Possible explanations for the differences in length of stay between Jews and Arabs may include geographic location and comorbidity. That is, maybe the longer length of hospital stay is due to preexisting conditions rather than the injury itself. In addition, since Arabs live in the periphery, they often arrive first at a level II trauma center after which are transferred to a Level I Trauma Center. Thus, the LOS may not reflect the total time of hospitalization. However, it should be reminded that among casualties suffering from head injuries, no differences in LOS or ICU were found between Jew and Arabs.
Implementing an in-depth study to explore the reasons contributing to disparities in health care utilization between Jews and Arabs is recommended. The outcomes of such a study will provide policy makers with evidence based data to reduce inequality between population groups.
Minority ethnic groups in the United State have a higher risk of mortality after injury than majority group [8, 9]. For example, African American and Hispanic casualties had higher odds ratio of death (1.17 and 1.47, respectively) compared to whites even after adjustment for demographic and injury severity variables . In contrast, the outcomes of our study showed no significant differences between ethnic groups in inpatient mortality. Non-American studies support our results that ethnicity is not an independent predictor of trauma mortality outcomes [3, 11].

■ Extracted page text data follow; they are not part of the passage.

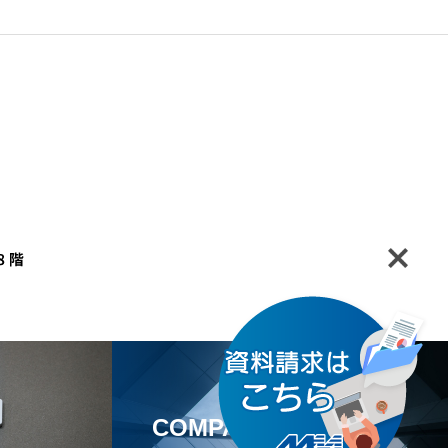
COMPANY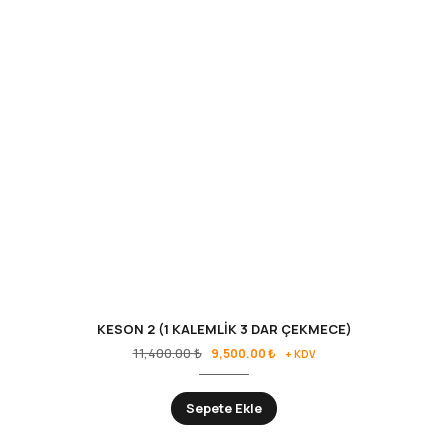
KESON 2 (1 KALEMLİK 3 DAR ÇEKMECE)
11,400.00
₺
9,500.00
₺
+ KDV
Sepete Ekle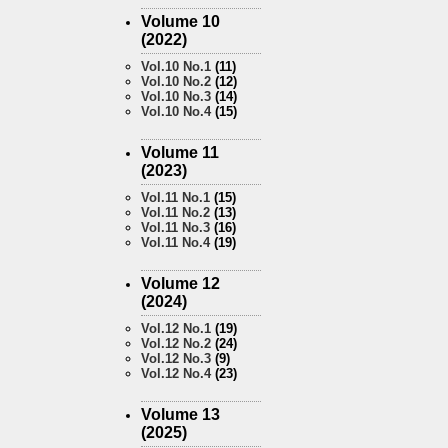
Volume 10
(2022)
Vol.10 No.1
(11)
Vol.10 No.2
(12)
Vol.10 No.3
(14)
Vol.10 No.4
(15)
Volume 11
(2023)
Vol.11 No.1
(15)
Vol.11 No.2
(13)
Vol.11 No.3
(16)
Vol.11 No.4
(19)
Volume 12
(2024)
Vol.12 No.1
(19)
Vol.12 No.2
(24)
Vol.12 No.3
(9)
Vol.12 No.4
(23)
Volume 13
(2025)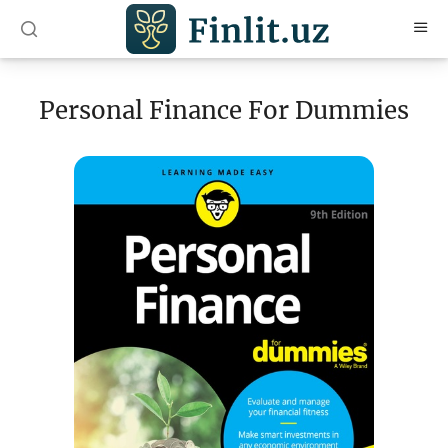
O’zb
Ўзб
Рус
Personal Finance For Dummies
Мақолалар
Ўқув қўлланмалар
Луғат
Молиявий саводхонлик бўйича китоблар
Видео
Лойиҳалар
Интерактив хизматлар
Фотогалерея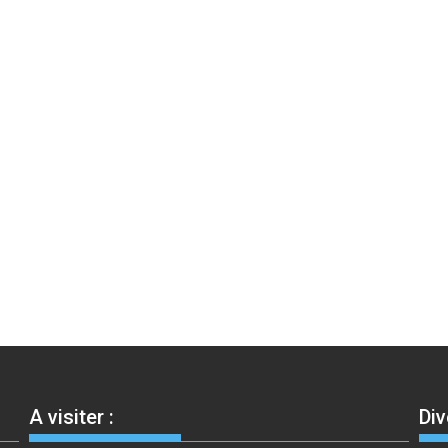
A visiter :
Div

The first limitation of our study is that it includes only hospitalized casualties, as those who were discharged following treatment in the emergency department and those who died at scene of the accident or on the way to the hospital are not included. A second limitation is the lack of data regarding socioeconomic status. However, according to Goldman et al. factors other than socioeconomic differences are the cause for injury disparities between Jews and Arabs. A third limitation is the lack of data regarding distance from the scene of the accident to the hospital . However, the INTR includes method of evacuation and transfer to the hospital, thus providing information regarding prehospital medical treatments.